# Given information

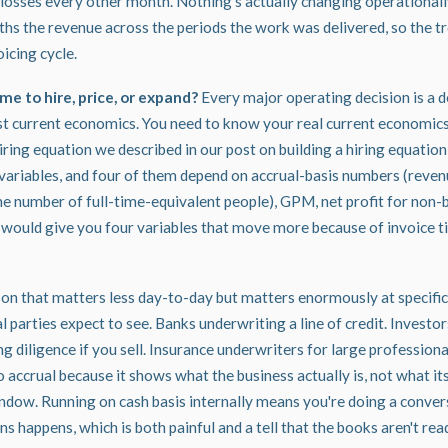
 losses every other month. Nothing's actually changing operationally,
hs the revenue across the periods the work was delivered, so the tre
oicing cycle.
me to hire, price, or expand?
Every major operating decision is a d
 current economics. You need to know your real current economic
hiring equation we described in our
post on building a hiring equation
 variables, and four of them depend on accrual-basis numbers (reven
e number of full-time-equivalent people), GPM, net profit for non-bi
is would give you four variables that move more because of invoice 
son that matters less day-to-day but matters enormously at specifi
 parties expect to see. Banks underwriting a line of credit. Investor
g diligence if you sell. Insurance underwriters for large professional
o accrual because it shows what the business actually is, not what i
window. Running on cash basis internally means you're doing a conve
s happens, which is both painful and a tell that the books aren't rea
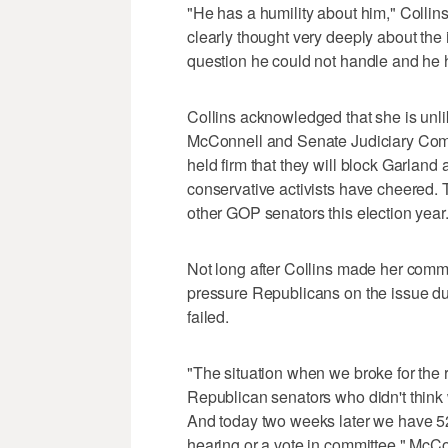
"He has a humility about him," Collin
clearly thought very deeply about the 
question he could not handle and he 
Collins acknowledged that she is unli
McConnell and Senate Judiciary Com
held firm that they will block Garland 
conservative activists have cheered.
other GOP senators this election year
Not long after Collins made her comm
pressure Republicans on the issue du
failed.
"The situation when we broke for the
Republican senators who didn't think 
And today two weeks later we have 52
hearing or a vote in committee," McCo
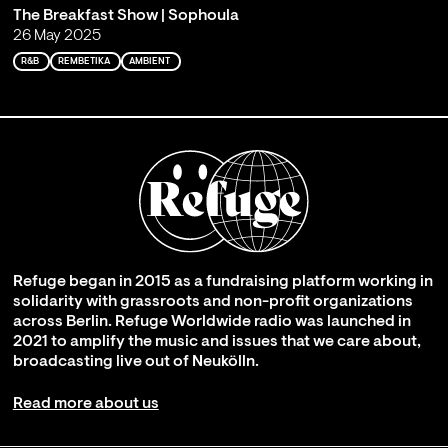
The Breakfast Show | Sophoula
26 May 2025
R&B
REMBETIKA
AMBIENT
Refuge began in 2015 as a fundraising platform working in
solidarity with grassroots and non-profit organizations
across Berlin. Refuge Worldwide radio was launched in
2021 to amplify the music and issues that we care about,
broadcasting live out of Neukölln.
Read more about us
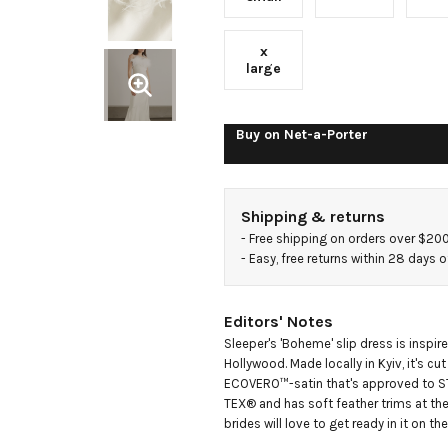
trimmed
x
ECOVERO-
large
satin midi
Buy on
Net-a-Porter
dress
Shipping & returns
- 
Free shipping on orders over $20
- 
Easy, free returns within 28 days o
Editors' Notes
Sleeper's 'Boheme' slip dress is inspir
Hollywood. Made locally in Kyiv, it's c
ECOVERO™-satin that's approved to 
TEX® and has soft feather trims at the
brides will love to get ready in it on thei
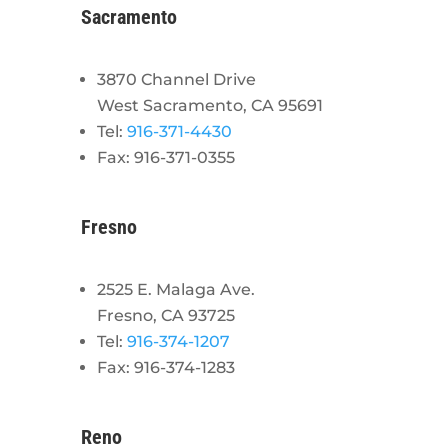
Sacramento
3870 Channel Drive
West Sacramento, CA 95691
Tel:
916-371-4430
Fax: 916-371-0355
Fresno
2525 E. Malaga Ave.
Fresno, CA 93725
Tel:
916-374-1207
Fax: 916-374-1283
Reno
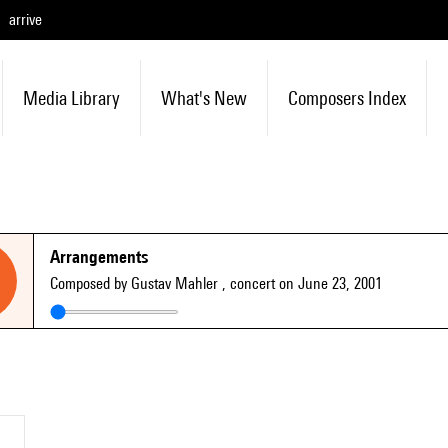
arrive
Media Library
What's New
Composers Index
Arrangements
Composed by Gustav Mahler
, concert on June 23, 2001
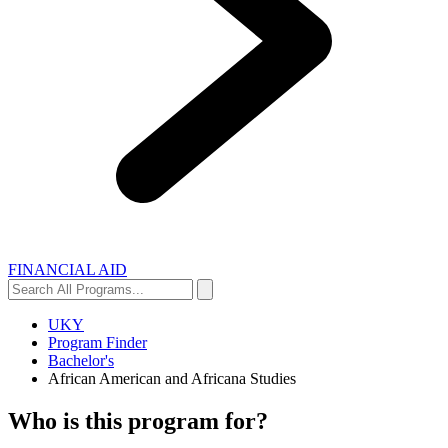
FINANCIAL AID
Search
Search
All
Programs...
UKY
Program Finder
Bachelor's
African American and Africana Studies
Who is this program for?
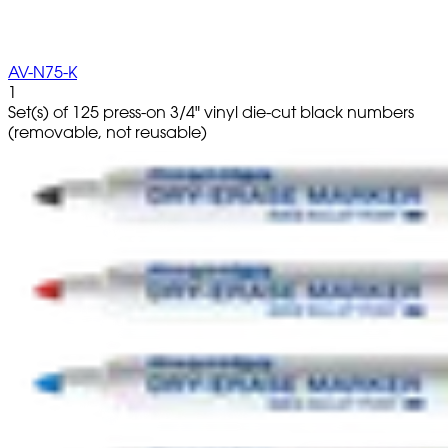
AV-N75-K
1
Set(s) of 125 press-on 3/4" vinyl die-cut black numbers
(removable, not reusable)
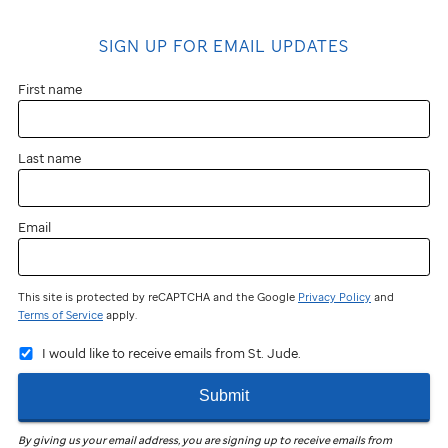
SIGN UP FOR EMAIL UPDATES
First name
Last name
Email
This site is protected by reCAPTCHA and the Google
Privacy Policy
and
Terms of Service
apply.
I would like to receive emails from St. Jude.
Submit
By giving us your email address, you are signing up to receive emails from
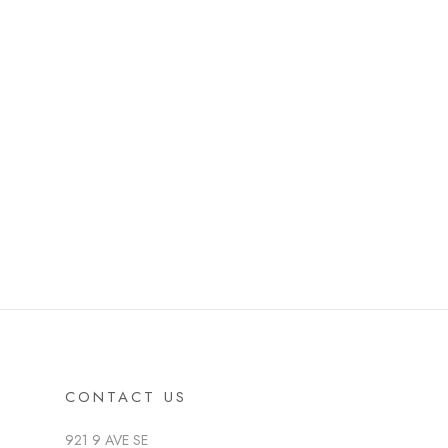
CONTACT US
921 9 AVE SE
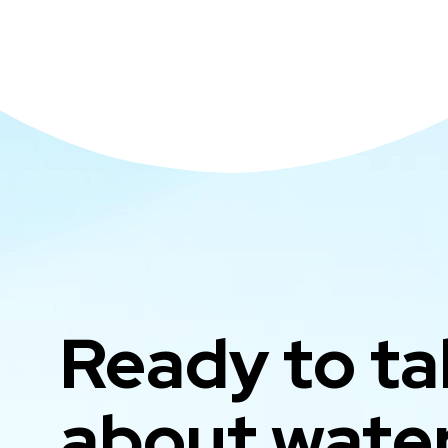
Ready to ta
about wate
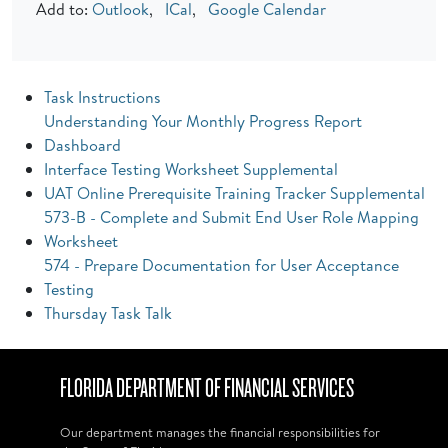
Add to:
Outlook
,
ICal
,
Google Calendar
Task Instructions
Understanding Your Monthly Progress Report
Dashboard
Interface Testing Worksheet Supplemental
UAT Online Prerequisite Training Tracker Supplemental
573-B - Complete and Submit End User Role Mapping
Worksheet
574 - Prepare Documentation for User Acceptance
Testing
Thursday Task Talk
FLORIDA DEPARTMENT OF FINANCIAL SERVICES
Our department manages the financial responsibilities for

# Prompt
In the listing above, the required lines run from the line with "g diligence if" through the line with "question he could not handle and he". Output exactly those lines, omitting pictures.

# Exercise response
g diligence if you sell. Insurance underwriters for large professional
o accrual because it shows what the business actually is, not what i
window. Running on cash basis internally means you're doing a conve
s happens, which is both painful and a tell that the books aren't rea
"He has a humility about him," Collin
clearly thought very deeply about the 
question he could not handle and he 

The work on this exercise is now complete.